What Lockdown Has Taught Me About Being an Introvert

I've realized that meaningful contact is fundamental to my well-being.

Anton Mukhin/ Shutterstock
Anton Mukhin/ Shutterstock

I’m very obviously an introvert, and this is not a surprise to anyone who knows me. I avoid socializing with people I don’t know. I often dread occasions that I have to attend for work or out of duty. I have also been called “very private” and “intriguing.” But the truth is, I’d rather just not talk about myself and feel the pressure to be interesting. Instead, I listen to others and encourage them — and that suits me fine.
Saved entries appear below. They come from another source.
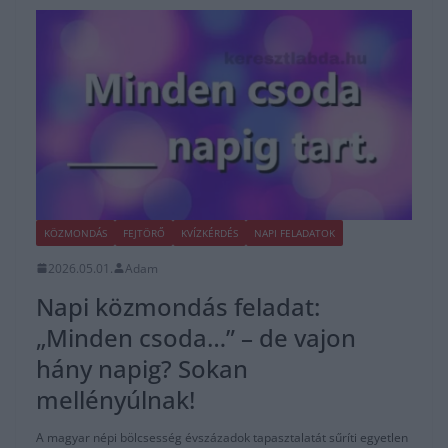
KÖZMONDÁS
FEJTÖRŐ
KVÍZKÉRDÉS
NAPI FELADATOK
2026.05.01.
Adam
Napi közmondás feladat:
„Minden csoda…” – de vajon
hány napig? Sokan
mellényúlnak!
A magyar népi bölcsesség évszázadok tapasztalatát sűríti egyetlen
So, lockdown should have been a breeze for me, right? The ideal opportunity to sit back, relax and revel in blissful solitude? Unfortunately not. Although putting myself out there socially isn’t my thing, I quickly realized during this time that meaningful contact with close friends is fundamental to my well-being and my ability to self-regulate.
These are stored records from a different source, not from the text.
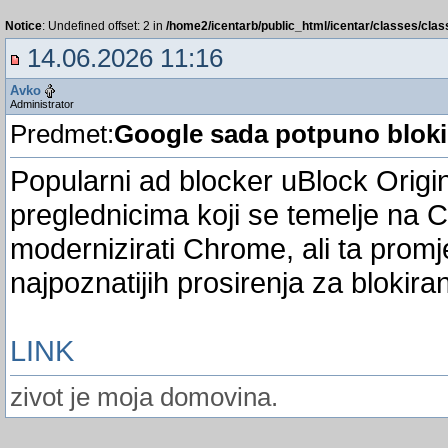
Notice
: Undefined offset: 2 in
/home2/icentarb/public_html/icentar/classes/cla
14.06.2026 11:16
Avko
Administrator
Predmet:
Google sada potpuno bloki
Popularni ad blocker uBlock Origin
preglednicima koji se temelje na
modernizirati Chrome, ali ta promj
najpoznatijih prosirenja za blokira
LINK
zivot je moja domovina.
As an anxious introvert, being with other people can be draining. But being with those I know and trust can be re-energizing: a chance to lighten the internal load and even to feel carefree for a little while. Without this regular contact being so readily available — or not available at all in the flesh — I have felt the heightened risk of turning inward and indulging my talent for rumination.

What I’ve learned then, is that the company of others is as vital and central to survival for me, an anxious introvert, as it is to the most gregarious amongst us. And, more than that, I am lucky to have a circle of close friends who understand that I may need them to reach out to me if I’ve succumbed to my internalizing tendencies.

After lockdown then, will normal service resume with potential excuses running through my head every time an invitation arrives? Probably. But I’ll hold more dear the time I spend with friends and I’ll express my gratitude for their understanding and nurturing of me.